Quem precisar também pode fazer empréstimo de livros, fitas e CDs. Nesse espaço estlapa_raphael-rabelo2.jpgtambém são desenvolvidos alguns projetos. Os deficientes visuais contam também com um programa de computador, o DOSVOX, no qual a cada tecla apertada, o computador envia uma mensagem sonora dizendo qual foi a tecla. “No início fiquei assustado, mas já me acostumei. Todos meus trabalhos da faculdade faço utilizando esse programa. Quem preferir pode pedir para alguém digitar”, comenta Julio Mascarenhas, 22, aluno de Letras Vernáculas. Além disso, eles participam de oficinas de cerâmica, de embalagens, além de participar de programações culturais mensais e de concursos de literatura, palestras, entre outros, divulgados na revista mensal Bahia Cultural.

Agora, a Biblioteca dos Barris e o setor de braile estão desenvolvendo um projeto chamado: Projeto convivendo com as diferenças: Um resgate da cidadania, junto com o Centro Educacional de Tecnologia em Administração (CETEAD), onde ocorrerão cursos de auto-estima, oficinas de dança, teatro, inclusão social e palestras. “O projeto visa a inclusão social dos deficientes na sociedade. Queremos integrar os portadores de alguma deficiência com os não portadores em atividades que serão desenvolvidas a partir de oficinas, cursos e palestras, favorecendo assim a inclusão dos deficientes na sociedade”, explicou a coordenadora do setor, Gerusa de Souza.

Bahia

No setor de Cultura Baiana, encontra-se aproximadamente 7.742 volumes, escritos ou não por baianos. O espaço promove exposições em datas comemorativas sobre baianos ilustres e orixás. Há o projeto cruzada cultural, voltado para os jovens, que são palavras cruzadas sobre a cultura baiana. E também acontece a publicação de um jornalzinho, para os freqüentadores do espaço, que fala da cultura baiana. No momento está desativado. O setor é mais freqüentado por pesquisadores e estudantes de Turismo.

Mas o verdadeiro cartão de vista da biblioteca é o espaço infantil. “Tudo que tem nos outros setores nós temos aqui”, diz a assistente Shirley Costa. Há um acervo de pesquisa, há a gibiteca que seriam os periódicos, empréstimos de livros e sessão de vídeos.

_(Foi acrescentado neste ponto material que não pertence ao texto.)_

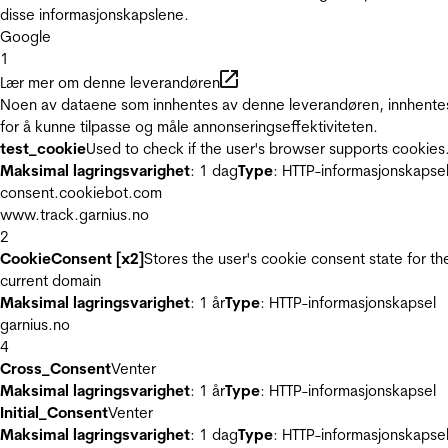
disse informasjonskapslene.
Google
1
Lær mer om denne leverandøren
Noen av dataene som innhentes av denne leverandøren, innhente
for å kunne tilpasse og måle annonseringseffektiviteten.
test_cookie
Used to check if the user's browser supports cookies
Maksimal lagringsvarighet
: 1 dag
Type
: HTTP-informasjonskapse
consent.cookiebot.com
www.track.garnius.no
2
CookieConsent [x2]
Stores the user's cookie consent state for th
current domain
Maksimal lagringsvarighet
: 1 år
Type
: HTTP-informasjonskapsel
garnius.no
4
Cross_Consent
Venter
Maksimal lagringsvarighet
: 1 år
Type
: HTTP-informasjonskapsel
Initial_Consent
Venter
Maksimal lagringsvarighet
: 1 dag
Type
: HTTP-informasjonskapse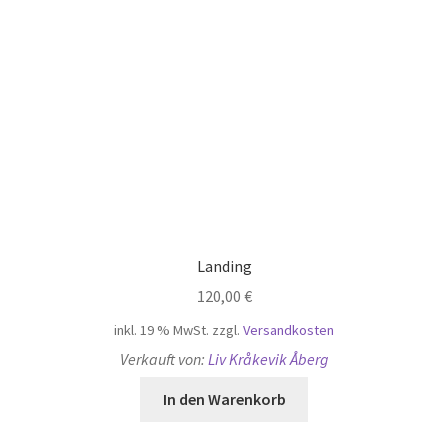
Ergebnisse 97 – 108 von 755 werden angezeigt
1
2
3
…
6
7
8
9
10
11
12
…
61
62
63
© prideART Berlin e.V. 2026
Datenschutzerklärung
Erstellt mit Storefront &
WooCommerce
.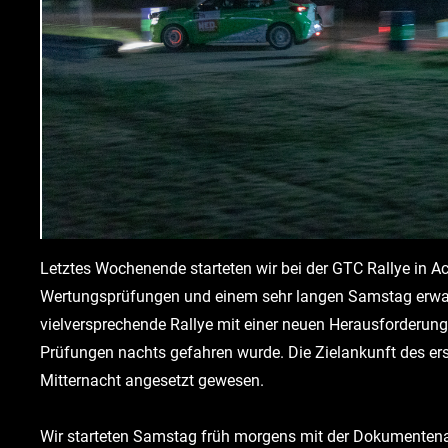
Letztes Wochenende starteten wir bei der GTC Rallye in A
Wertungsprüfungen und einem sehr langen Samstag erwar
vielversprechende Rallye mit einer neuen Herausforderung,
Prüfungen nachts gefahren wurde. Die Zielankunft des ers
Mitternacht angesetzt gewesen.
Wir starteten Samstag früh morgens mit der Dokument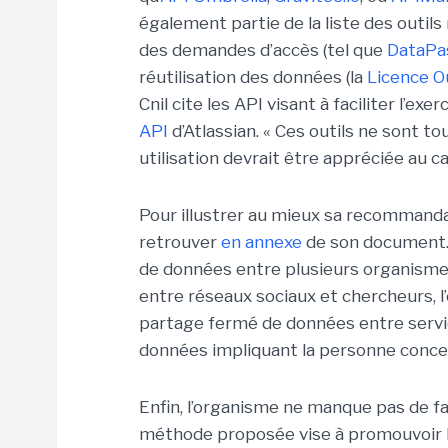
également partie de la liste des outils
des demandes d’accès (tel que
DataPa
réutilisation des données (la
Licence O
Cnil cite les API visant à faciliter l’ex
API
d’Atlassian. « Ces outils ne sont to
utilisation devrait être appréciée au ca
Pour illustrer au mieux sa recommanda
retrouver
en annexe
de son document. 
de données entre plusieurs organismes
entre réseaux sociaux et chercheurs, l
partage fermé de données entre servi
données impliquant la personne conce
Enfin, l’organisme ne manque pas de fai
méthode proposée vise à promouvoir le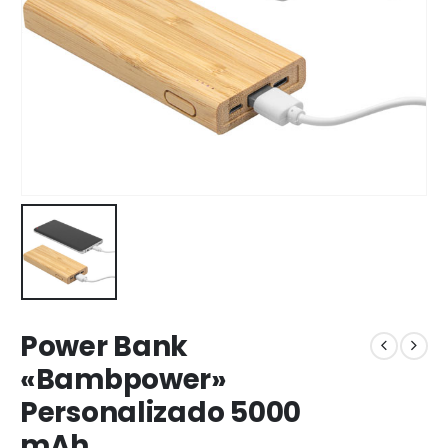
Power Bank
«Bambpower»
Personalizado 5000
mAh.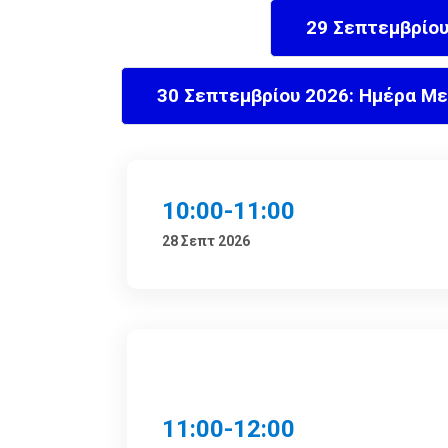
29 Σεπτεμβρίου
30 Σεπτεμβρίου 2026: Ημέρα Μ
10:00-11:00
28 Σεπτ 2026
11:00-12:00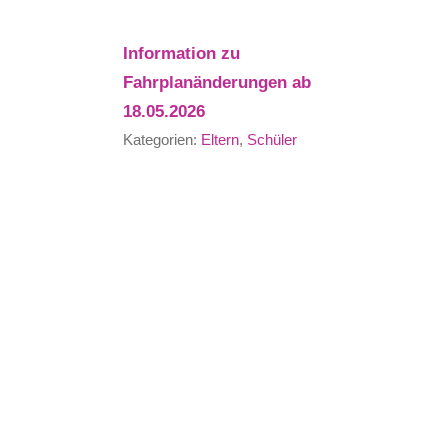
Information zu
Fahrplanänderungen ab
18.05.2026
Kategorien:
Eltern
,
Schüler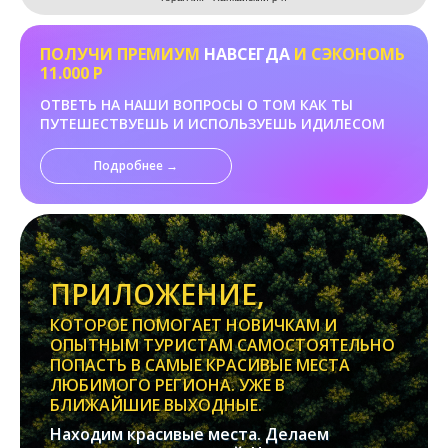
ПОЛУЧИ ПРЕМИУМ
НАВСЕГДА
И СЭКОНОМЬ
11.000 Р
ОТВЕТЬ НА НАШИ ВОПРОСЫ О ТОМ КАК ТЫ
ПУТЕШЕСТВУЕШЬ И ИСПОЛЬЗУЕШЬ ИДИЛЕСОМ
Подробнее →
ПРИЛОЖЕНИЕ,
КОТОРОЕ ПОМОГАЕТ НОВИЧКАМ И
ОПЫТНЫМ ТУРИСТАМ САМОСТОЯТЕЛЬНО
ПОПАСТЬ В САМЫЕ КРАСИВЫЕ МЕСТА
ЛЮБИМОГО РЕГИОНА. УЖЕ В
БЛИЖАЙШИЕ ВЫХОДНЫЕ.
Находим красивые места. Делаем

Todo dia 15 de cada mês, a contadora de histórias Bety Coelho conta histórias para as crianças. Até os próprios funcionários colaboram com o incentivo à leitura, fazendo ciclo de leitura. O setor conta também com oficinas onde realiza-se a confecção de brinquedos, cada mês com um tema diferente. Mas Shirley comenta que mesmo trabalhando com o incentivo à leitura, o espaço ainda é pouco divulgado. “Eu gosto muito de vir aqui, porque as tias contam historinhas muito legais”, disse Rafael Coelho, 7 anos. “É legal! Tem as revistinhas da Mônica para eu ler e tem também um montão de joguinhos”, completou Larissa Menezes, 8 anos.

O setor de audiovisual conta com um acervo de microfilmes de jornais raros, fotos, mapoteca, vídeos, coletânea de discos e CDs. Todas as quartas-feiras ocorre uma sessão de filme. Há salas reservadas para debates, simpósios, palestras, todas bem equipadas. No setor também ocorre a exibição de alguns filmes que foram indicados para o vestibular 2005 da UFBA. Como também já acontece na Sala Alexandre Robatto que passa filmes em vídeo e DVD com temas diversos, mas atualmente mostram os filmes indicados para o vestibular. “Eu gostaria de assistir um dos filmes do vestibular, porém é pouco divulgado. Nem os que estão passando na sala de vídeo lá em cima, nem aqui em baixo. Acho que deveriam divulgar mais nos veículos de comunicação”, reclamou a pré-universitária Marta Junqueira, 19 anos, estudante do cursinho DNA.

Na sala Walter da Silveira ocorrem mostras de filmes que não têm muito espaço nos cinemas convencionais. O espaço tem parceria com o Panorama Coisa de Cinema, onde fazem mostras de filmes e curtas, nacionais e internacionais. Em julho, o DIMAS, setor responsável pela sala Walter da Silveira e Alexandre Robatto, juntamente com a Biblioteca Pública do Estado promove o Julho em Salvador, que tem como objetivo abrir espaços antes não visitados pelo público e também trazer atrações que ainda não têm destaque na mídia.